### SELECTED TEXT
§ §

# Linear Regression and Minimization - Workshop 

### Recap

In the introduction session, we discussed how to find the best-fit line to data. In this model, we found that the least-squares solution is mathematically identical to minimizing $\chi^2$:

$$
\chi^2 = \sum_{i=1}^N \frac{\left[ y_i - f(x_i) \right]^2}{\sigma^2_{y,i}}
$$


### In this session...

we are going to extend beyond linear models, to a model of arbitrary complexity. But first, let's look at the equation above. 

First, we have the summation: $\sum_{i=1}^N$. The fact that we are summing over indices implies we have a discreet number of data points. These data are represented by $x_i$ and $y_i$, as well as their uncertainties $\sigma_{y,i}$. 

$f(x_i)$ in the equation above is where our model comes in. There is no requirement that $f$ be a linear function, only that it is a _generative model_. A generative model means that our model can "produce" mock data. In our case, that means that, for a give input $x_i$, our model provides exactly one model output $y_i$. The $\chi^2$ equation above allows us statistically compare the model output with the observations.

So, to use $\chi^2$ minimization techniques, all we need to do is write down a function, $f(x)$ that gives us an output to compare with the observed data points.

§ §

### PROVIDED RECORDS
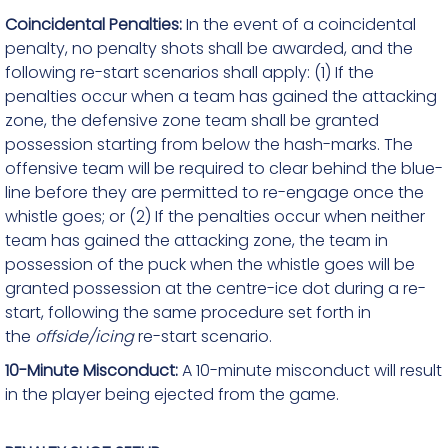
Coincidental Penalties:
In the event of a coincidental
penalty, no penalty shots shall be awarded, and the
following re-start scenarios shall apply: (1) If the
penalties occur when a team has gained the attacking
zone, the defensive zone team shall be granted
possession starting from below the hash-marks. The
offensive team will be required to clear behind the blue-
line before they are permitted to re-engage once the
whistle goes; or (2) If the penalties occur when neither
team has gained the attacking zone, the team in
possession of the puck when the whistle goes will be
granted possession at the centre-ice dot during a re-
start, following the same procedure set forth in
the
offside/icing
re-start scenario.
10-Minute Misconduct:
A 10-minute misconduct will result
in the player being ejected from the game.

§ §

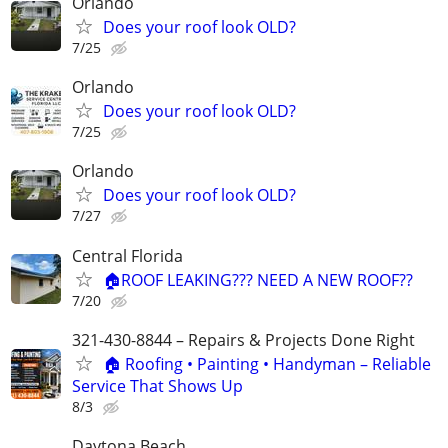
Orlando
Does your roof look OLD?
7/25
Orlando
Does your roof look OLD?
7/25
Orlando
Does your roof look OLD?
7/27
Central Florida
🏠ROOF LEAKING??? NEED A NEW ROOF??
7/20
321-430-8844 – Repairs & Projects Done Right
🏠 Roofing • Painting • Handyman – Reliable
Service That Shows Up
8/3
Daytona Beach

§ §

### YOUR ASSIGNMENT
Copy out the passage of the regression workshop notes word for word, from "we are going" to "with the observations.".

### COMPLETED TASK
we are going to extend beyond linear models, to a model of arbitrary complexity. But first, let's look at the equation above. 

First, we have the summation: $\sum_{i=1}^N$. The fact that we are summing over indices implies we have a discreet number of data points. These data are represented by $x_i$ and $y_i$, as well as their uncertainties $\sigma_{y,i}$. 

$f(x_i)$ in the equation above is where our model comes in. There is no requirement that $f$ be a linear function, only that it is a _generative model_. A generative model means that our model can "produce" mock data. In our case, that means that, for a give input $x_i$, our model provides exactly one model output $y_i$. The $\chi^2$ equation above allows us statistically compare the model output with the observations.